MLX supports integration with Xcode, allowing developers to debug models and monitor performance in a familiar IDE. The hardware status of the M3 Ultra (such as NPU usage and memory usage) can also be displayed in real time through the macOS Activity Monitor, making the development process more intuitive.

The ecological characteristics of macOS make it easy to embed MLX models into professional software such as Final Cut Pro and Logic Pro. For example, an MLX-based audio enhancement model can run directly in Logic Pro, using the M3 Ultra's NPU to process audio streams in real time.

For users who are not familiar with GPU programming, the charm of MLX lies in its simplicity. Installing MLX on macOS is like installing an app. With the debugging tools of Xcode, you can run a local LLM in a few minutes. Even in Logic Pro, you can use it to optimize audio tracks in real time. The convenience of ecological collaboration is amazing.

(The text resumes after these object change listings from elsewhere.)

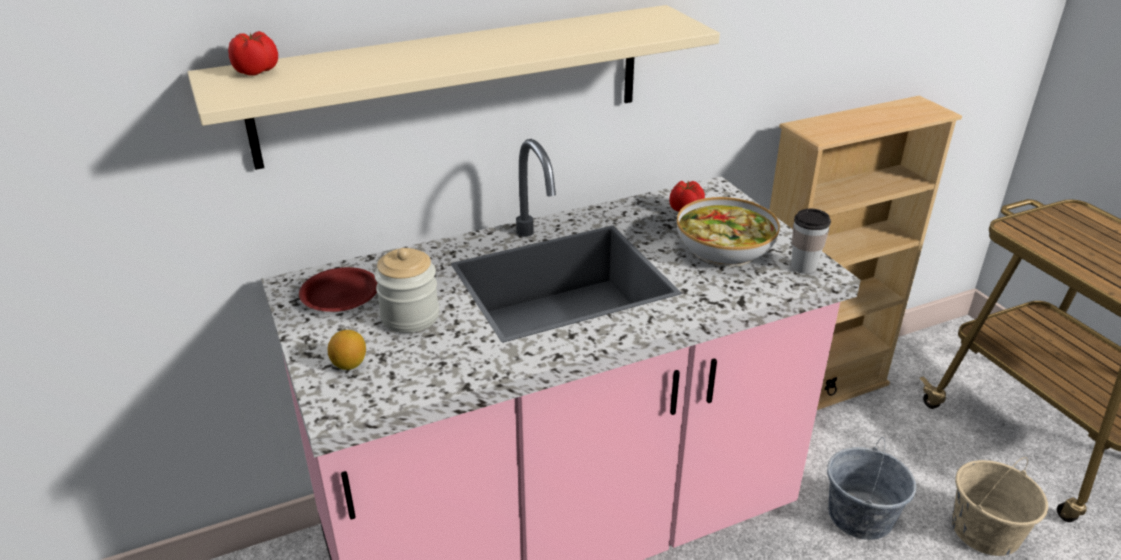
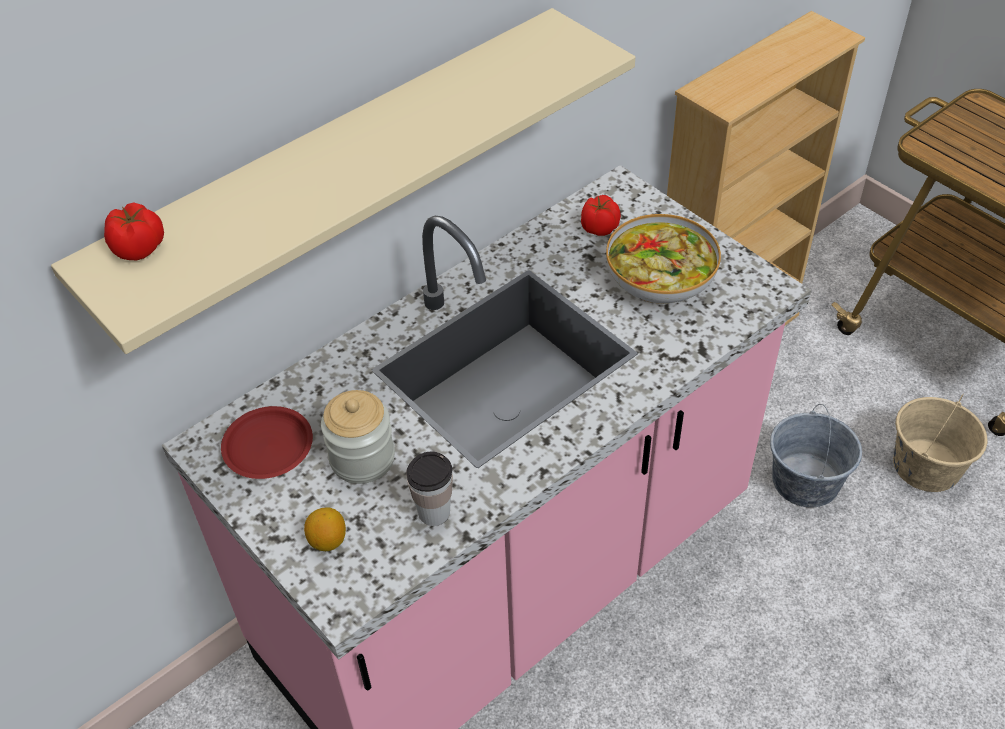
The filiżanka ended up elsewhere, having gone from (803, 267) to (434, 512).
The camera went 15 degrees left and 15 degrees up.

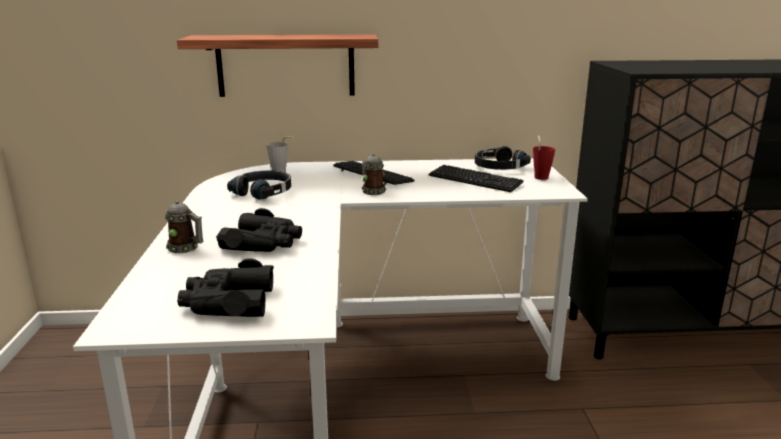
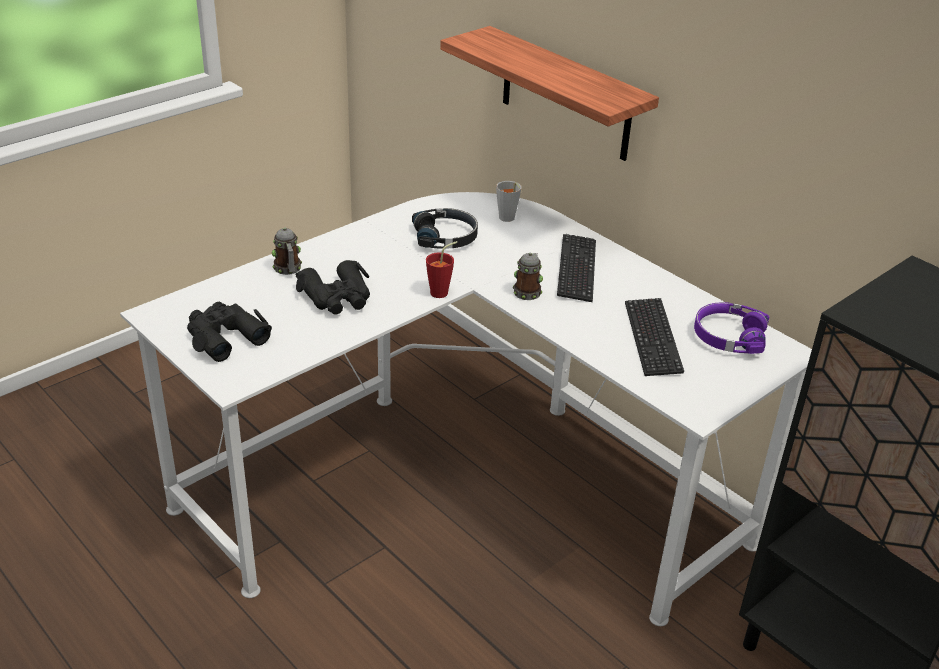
The filiżanka [czerwony] ended up elsewhere, having gone from (541, 176) to (442, 291).
What was the słuchawki [czarny] at (498, 167) turned into the słuchawki [fioletowy] at (728, 336).
The camera went 50 degrees right and 15 degrees up.

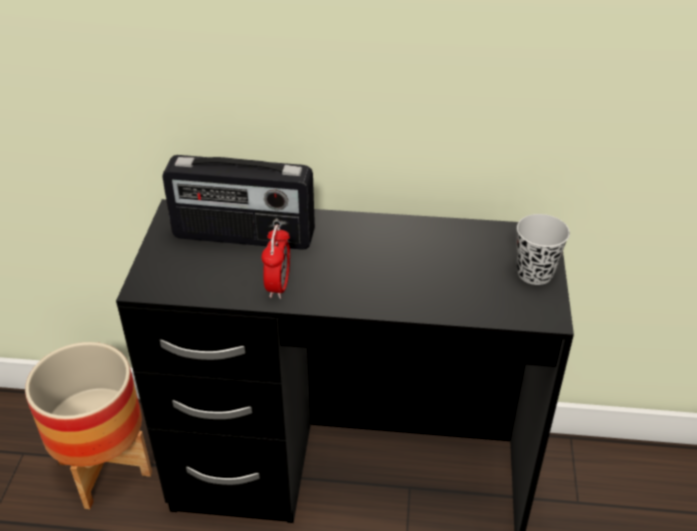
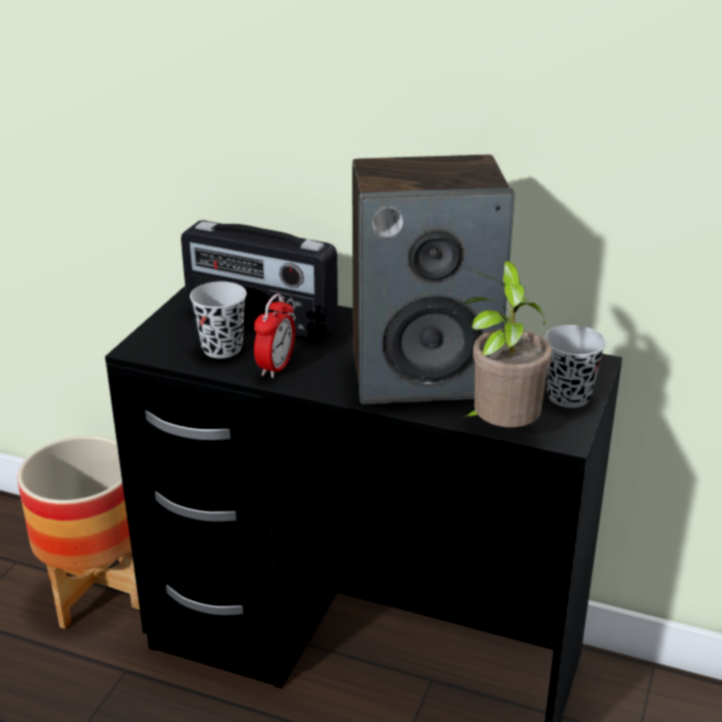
The second view gained the filiżanka [czarny] at (222, 348).
The second view gained the głośnik at (424, 374).
The second view gained the roślina doniczkowa at (501, 431).
The camera went 15 degrees right and 10 degrees down.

Imagine an independent developer who uses MLX to fine-tune a 7-billion-parameter conversational model on the M3 Ultra. The 512GB memory easily accommodates the data, the NPU accelerates the training, and the macOS terminal provides real-time progress feedback. The whole process is as smooth as silk. Compared with the high cost and complex configuration of the cloud, this localized experience is undoubtedly a new benchmark for large model development.

Of course, MLX is not perfect. Its deep binding to the Apple ecosystem means that cross-platform migration is a challenge, and compared with the old frameworks, its community resources need to be enriched. But for macOS users, these flaws are insignificant in the face of a seamless experience.